Enfortumab vedotin

Monoclonal antibody
- Type: Whole antibody
- Source: Human
- Target: Nectin-4

Clinical data
- Trade names: Padcev
- Other names: AGS-22M6E, AGS-22CE, enfortumab vedotin-ejfv
- AHFS/Drugs.com: Monograph
- MedlinePlus: a620005
- License data: US DailyMed: Enfortumab vedotin;
- Pregnancy category: AU: D;
- Routes of administration: Intravenous
- ATC code: L01FX13 (WHO) ;

Legal status
- Legal status: AU: S4 (Prescription only); CA: ℞-only / Schedule D; US: ℞-only; EU: Rx-only;

Identifiers
- CAS Number: 1346452-25-2;
- DrugBank: DB13007;
- ChemSpider: none;
- UNII: DLE8519RWM;
- KEGG: D11525;

Chemical and physical data
- Formula: C_{6642}H_{10284}N_{1742}O_{2063}S_{46}
- Molar mass: 149024.23 g·mol^{−1}

= Enfortumab vedotin =

Medication

Enfortumab vedotin, sold under the brand name Padcev, is an antibody-drug conjugate used for the treatment of urothelial cancer. It is a nectin-4-directed antibody and microtubule inhibitor conjugate. Enfortumab refers to the monoclonal antibody part, and vedotin refers to the payload drug (MMAE) and the linker.

The most common side effects include fatigue, peripheral neuropathy (nerve damage resulting in tingling or numbness), decreased appetite, rash, alopecia (hair loss), nausea, altered taste, diarrhea, dry eye, pruritus (itching) and dry skin.

The fully humanized antibody was created by scientists at Agensys (part of Astellas) using Xenomice from Amgen; the linker technology holding the antibody and the toxin together was provided by and licensed from Seattle Genetics.

The U.S. Food and Drug Administration (FDA) considers it to be a first-in-class medication.

== Medical uses ==
Enfortumab vedotin is indicated for the treatment of adults with locally advanced (when cancer has grown too large to be surgically removed) or metastatic (when cancer cells spread to other parts of the body) urothelial cancer who have previously received a programmed death receptor-1 (PD-1) or programmed death ligand 1 (PD-L1) inhibitor and a platinum-containing chemotherapy.

==History==
Results of a Phase I clinical trial were reported in 2016.

In December 2019, enfortumab vedotin was approved in the United States for the treatment of adult patients with locally advanced or metastatic urothelial cancer who had previously received a programmed cell death receptor-1 (PD-1) or programmed death ligand 1 (PD-L1) inhibitor and a platinum-containing chemotherapy. The approval was based on the results of a clinical trial of 125 such patients. The overall response rate, reflecting the percentage of patients who had a certain amount of tumor shrinkage, was 44%; specifically, 12% had a complete response and 32% a partial response. The median duration of response was 7.6 months.

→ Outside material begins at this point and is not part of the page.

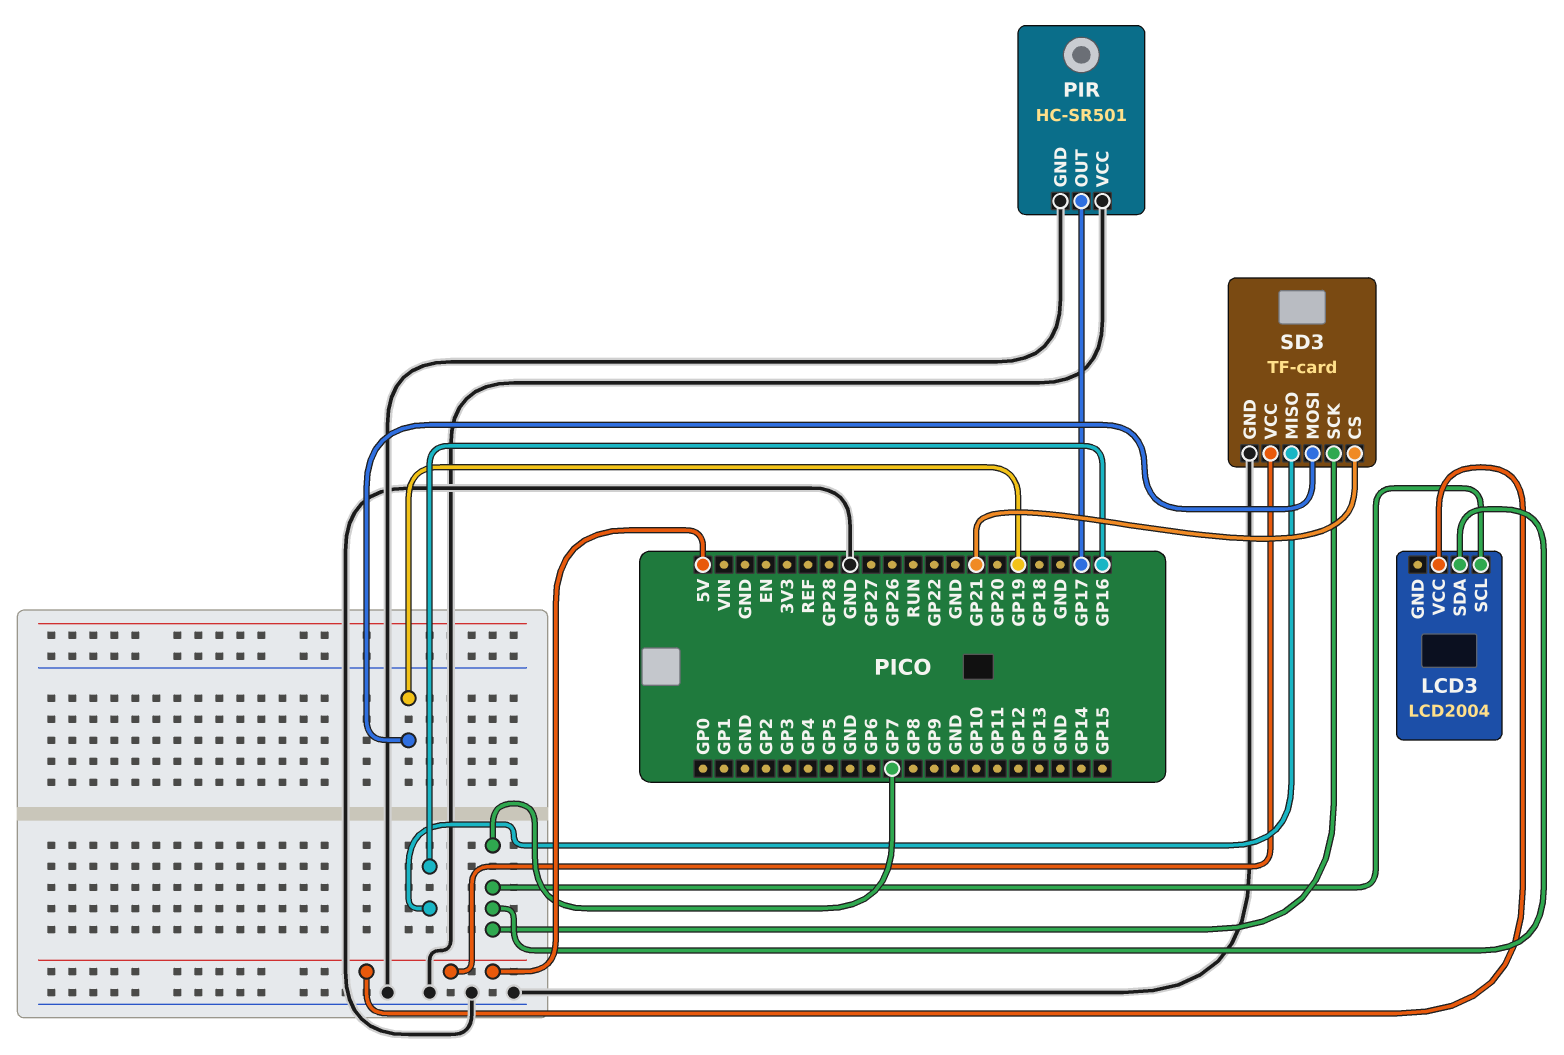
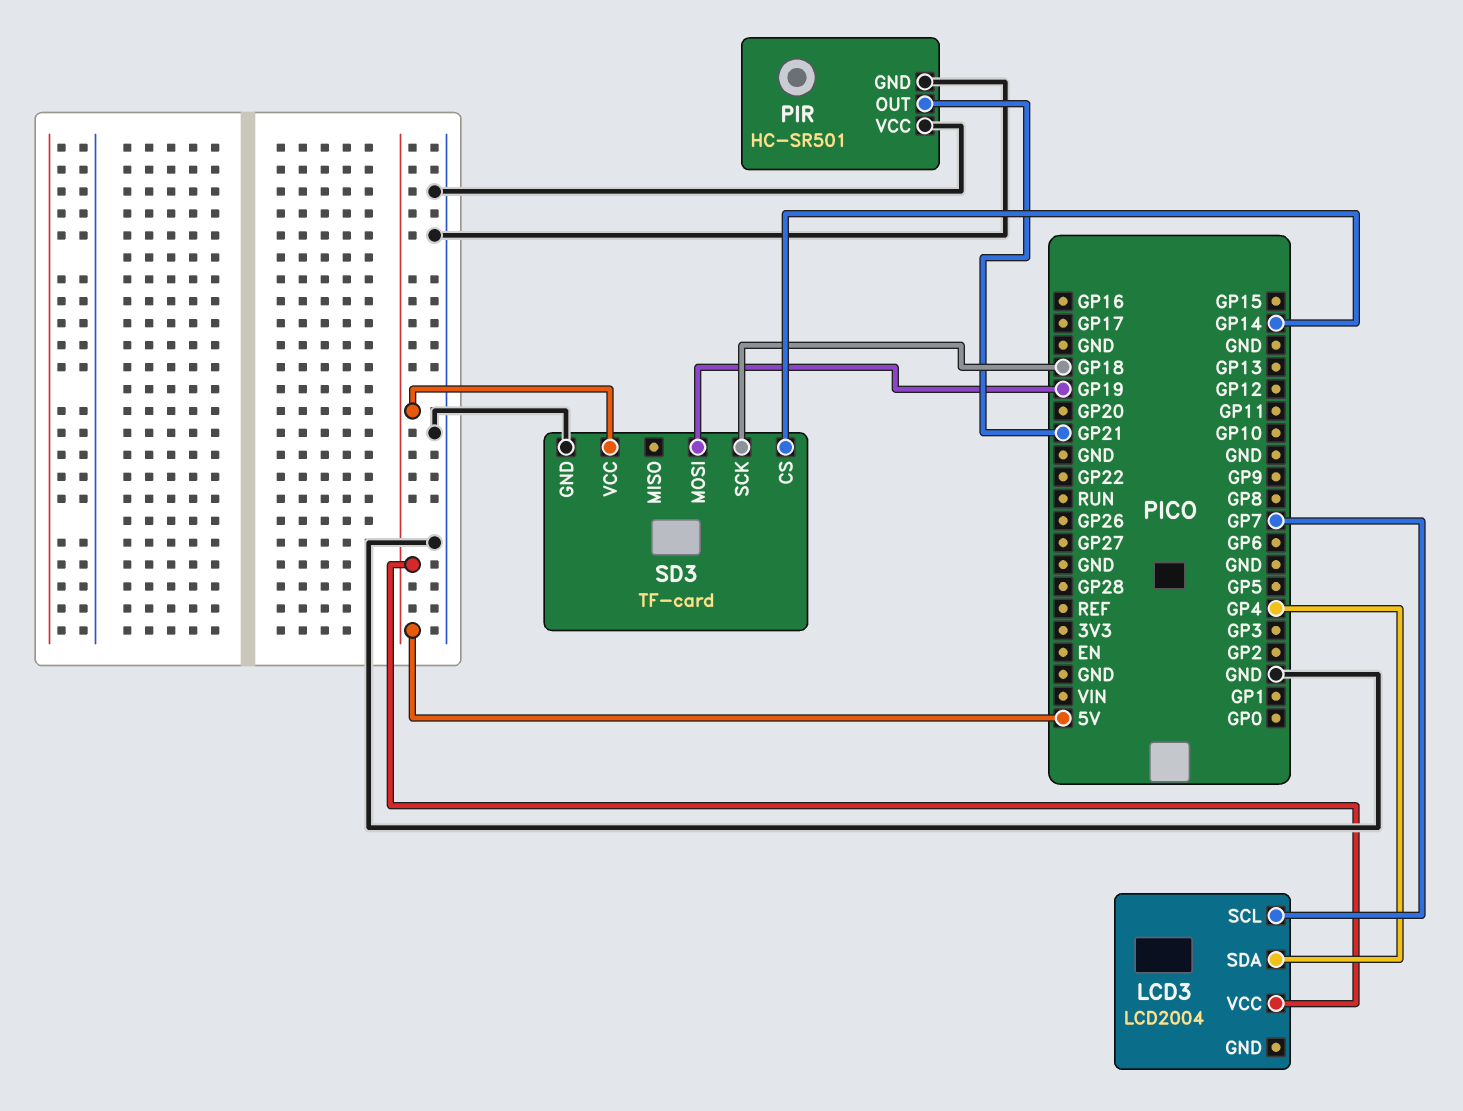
LCD3 pin SDA: GP7 -> GP4
PIR pin OUT: GP17 -> GP21
SD3 pin CS: GP21 -> GP14
SD3 pin MISO: GP16 -> none
SD3 pin SCK: GP7 -> GP18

The U.S. Food and Drug Administration (FDA) granted the application for enfortumab vedotin accelerated approval, priority review designation, and breakthrough therapy designation. The FDA granted the approval of Padcev to Astellas Pharma US Inc.

In July 2021, the FDA approved enfortumab vedotin for adults with locally advanced or metastatic urothelial cancer who have previously received a PD-1 or PD-L1 inhibitor and platinum-containing chemotherapy, or who are ineligible for cisplatin-containing chemotherapy and have previously received therapy.

== Society and culture ==

=== Legal status ===
On 16 December 2021, and on 24 February 2022, the Committee for Medicinal Products for Human Use (CHMP) of the European Medicines Agency (EMA) adopted a positive opinion, recommending the granting of a marketing authorization for the medicinal product Padcev, intended for the treatment of adults with urothelial cancer. The applicant for this medicinal product is Astellas Pharma Europe B.V. Enfortumab vedotin was approved for medical use in the European Union in April 2022.

=== Names ===
Enfortumab vedotin is the international nonproprietary name (INN), and the United States Adopted Name (USAN).